Task directions
Your answer should consist solely of the lines from the one containing "EVP_aes_192_ccm" through the end of the entries below, duplicated exactly.

Data to examine

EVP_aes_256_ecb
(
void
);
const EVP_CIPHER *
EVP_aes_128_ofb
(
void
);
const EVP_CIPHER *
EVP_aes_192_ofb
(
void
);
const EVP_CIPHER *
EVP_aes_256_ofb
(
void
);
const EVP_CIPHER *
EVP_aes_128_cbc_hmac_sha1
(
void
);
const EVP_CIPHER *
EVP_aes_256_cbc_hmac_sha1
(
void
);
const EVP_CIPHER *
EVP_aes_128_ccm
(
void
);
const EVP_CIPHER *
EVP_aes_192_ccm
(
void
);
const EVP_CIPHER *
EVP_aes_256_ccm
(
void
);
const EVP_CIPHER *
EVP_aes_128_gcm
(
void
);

Output for this exercise
EVP_aes_192_ccm
(
void
);
const EVP_CIPHER *
EVP_aes_256_ccm
(
void
);
const EVP_CIPHER *
EVP_aes_128_gcm
(
void
);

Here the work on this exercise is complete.